Whenever I think of her I can only asssociate with love,care, warmth and her strong will power.

Ram whenever I feel sad and miss people I immediately think of their admirable qualities and like to practice it in my life.

Liked the way you ended thanking Mylapore & Mami.

Anu Warrier said...

Good read, Ram. I've always liked your personal essays. :)

RM said...

Thank you, Anu. So nice to see your comment.

Unknown said...

Dear Ram Murali Sir,

Not sure whether the previous comment that I had posted had been accepted by your blog under comments section or got filtered out.
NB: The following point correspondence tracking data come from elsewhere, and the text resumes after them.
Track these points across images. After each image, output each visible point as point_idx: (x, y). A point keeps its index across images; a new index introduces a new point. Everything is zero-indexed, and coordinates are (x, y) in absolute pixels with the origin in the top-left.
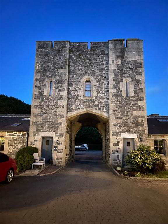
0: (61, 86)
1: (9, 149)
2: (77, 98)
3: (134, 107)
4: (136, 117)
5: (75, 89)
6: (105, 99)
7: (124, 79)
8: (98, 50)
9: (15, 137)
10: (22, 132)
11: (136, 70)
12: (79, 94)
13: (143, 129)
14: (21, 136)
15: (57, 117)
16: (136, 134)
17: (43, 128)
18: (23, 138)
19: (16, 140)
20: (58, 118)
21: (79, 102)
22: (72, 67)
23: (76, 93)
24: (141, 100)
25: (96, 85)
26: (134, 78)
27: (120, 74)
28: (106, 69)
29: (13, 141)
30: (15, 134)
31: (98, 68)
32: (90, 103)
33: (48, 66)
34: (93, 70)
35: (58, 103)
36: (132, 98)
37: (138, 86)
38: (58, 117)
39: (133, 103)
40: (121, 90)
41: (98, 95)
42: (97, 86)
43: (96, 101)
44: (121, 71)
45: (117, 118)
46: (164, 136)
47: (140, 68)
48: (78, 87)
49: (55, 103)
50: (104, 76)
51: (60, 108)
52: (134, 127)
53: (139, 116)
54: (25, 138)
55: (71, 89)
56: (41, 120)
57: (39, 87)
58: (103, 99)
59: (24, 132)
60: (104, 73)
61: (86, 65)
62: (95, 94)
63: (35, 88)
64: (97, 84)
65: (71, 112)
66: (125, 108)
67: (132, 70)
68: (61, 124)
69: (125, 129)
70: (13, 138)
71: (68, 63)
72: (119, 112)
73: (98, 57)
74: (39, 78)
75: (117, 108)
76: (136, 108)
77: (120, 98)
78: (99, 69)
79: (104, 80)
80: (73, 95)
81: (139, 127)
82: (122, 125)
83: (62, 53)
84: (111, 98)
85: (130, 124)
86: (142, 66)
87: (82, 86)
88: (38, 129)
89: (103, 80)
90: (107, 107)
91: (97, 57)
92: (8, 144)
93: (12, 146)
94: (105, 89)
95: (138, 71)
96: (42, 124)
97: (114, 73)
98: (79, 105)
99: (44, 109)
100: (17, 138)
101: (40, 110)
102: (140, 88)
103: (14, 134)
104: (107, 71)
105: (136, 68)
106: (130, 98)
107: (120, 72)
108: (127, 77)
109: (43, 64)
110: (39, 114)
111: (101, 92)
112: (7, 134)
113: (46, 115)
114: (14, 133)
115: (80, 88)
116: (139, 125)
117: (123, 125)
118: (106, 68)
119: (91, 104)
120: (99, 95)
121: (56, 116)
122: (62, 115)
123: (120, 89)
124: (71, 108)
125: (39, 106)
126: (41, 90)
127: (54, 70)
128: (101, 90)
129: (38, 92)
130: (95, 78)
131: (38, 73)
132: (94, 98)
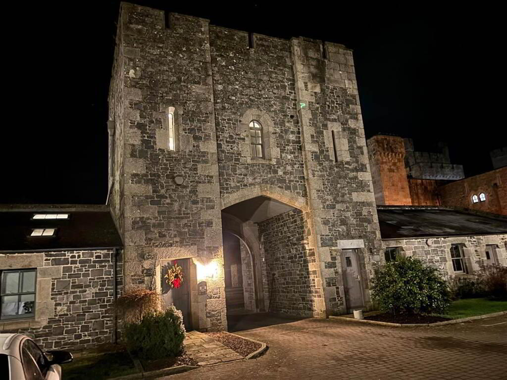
0: (201, 127)
1: (57, 305)
2: (238, 160)
3: (353, 184)
4: (359, 205)
5: (231, 137)
6: (298, 166)
7: (329, 124)
8: (271, 54)
9: (73, 266)
10: (94, 252)
11: (348, 109)
12: (240, 150)
13: (373, 230)
14: (94, 262)
15: (197, 208)
16: (362, 240)
17: (164, 236)
18: (100, 267)
19: (78, 276)
20: (201, 208)
21: (243, 170)
22: (218, 84)
23: (235, 148)
24: (362, 171)
25: (276, 133)
26: (346, 124)
27: (320, 113)
28: (292, 100)
29: (68, 279)
30: (73, 257)
31: (275, 94)
32: (267, 173)
33: (162, 72)
34: (266, 98)
35: (196, 169)
36: (347, 166)
37: (355, 142)
38: (199, 205)
39: (351, 175)
40: (327, 148)
41: (281, 156)
42: (277, 135)
43: (279, 170)
44: (323, 107)
45: (325, 207)
46: (400, 241)
47: (354, 106)
48: (237, 135)
49: (190, 170)
50: (289, 113)
51: (204, 183)
52: (357, 225)
53: (364, 202)
54: (105, 266)
55: (221, 138)
56: (157, 215)
57: (140, 126)
58: (293, 165)
59: (102, 252)
60: (289, 108)
61: (250, 83)
62: (275, 152)
63: (131, 127)
64: (278, 130)
65: (227, 193)
66: (339, 185)
67: (342, 108)
68: (209, 224)
69: (343, 229)
70: (65, 270)
71: (211, 73)
72: (328, 194)
73: (272, 70)
74: (140, 102)
75: (323, 184)
76: (356, 186)
77: (326, 164)
78: (278, 98)
79: (291, 122)
80: (228, 153)
81: (365, 224)
82: (336, 223)
83: (194, 45)
84: (312, 163)
85: (350, 220)
86: (356, 102)
87: (245, 131)
88: (151, 240)
89: (288, 122)
90: (301, 182)
91: (270, 70)
92: (53, 289)
93: (67, 293)
94: (294, 142)
95: (351, 112)
96: (160, 225)
97: (310, 109)
98: (243, 178)
99: (162, 187)
100: (81, 270)
101: (150, 187)
102: (359, 145)
103: (70, 259)
104: (295, 105)
105: (348, 105)
106: (345, 166)
107: (321, 109)
108: (334, 120)
109: (146, 66)
110: (147, 197)
111: (288, 149)
112: (46, 260)
113: (168, 201)
114: (68, 255)
115: (242, 137)
116: (365, 222)
117: (339, 221)
118: (291, 97)
119: (269, 176)
120: (284, 155)
121: (195, 202)
122: (209, 200)
123: (325, 146)
124: (227, 184)
125: (146, 175)
126: (148, 133)
127: (179, 86)
128: (287, 145)
129: (140, 138)
130: (273, 118)
131: (135, 87)
132: (274, 162)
By the way, MYlapore, Alwarpet is incidentally a place where I have been earning my livelihood for about 11 plus years without accounting for the breaks in between to work at other geographies forming part of Chennai

In case my previous comment was not posted successfully, I am redoing the copy-pasting of the following exchange I had with my long term neighbourhood friend.

​[15/4/2017, 12:43] My friend: I have suggested comfort home to my parents already.

[15/4/2017, 12:44] My friend: I said my mom that she shudnt be wasting time in serving me n dad all her life

[15/4/2017, 12:45] Thandri R N: She can't do that even if you forcefully asked her to do. She will be by your side.

[15/4/2017, 12:45] Thandri R N: She has been brought up that way.

[15/4/2017, 12:46] My friend: Again her conditioning. But i m not guilty.

[15/4/2017, 12:47] Thandri R N: Need not be guilty....We can be empathetic...That they are the last leg of the dharma which our culture has so far nurtured and passed on...

[15/4/2017, 12:53] Thandri R N: Otherwise we are only feeding Elon Musk kind of futuristic ideas....Of course, humans may be so absorbed by all these technological wonders ..

They may be able to generate powers by bringing helium from Mars...Or from moon....And may also invent homes there like climate controlled house settings mirroring earth way of living....

I only get to reminisce J. Krishnamurti's remark that "thought can go to moon but it can't be quiet".


It felt nostalgic to read about your thoughts on your grandma.

Please accept my greetings and a big HI to you.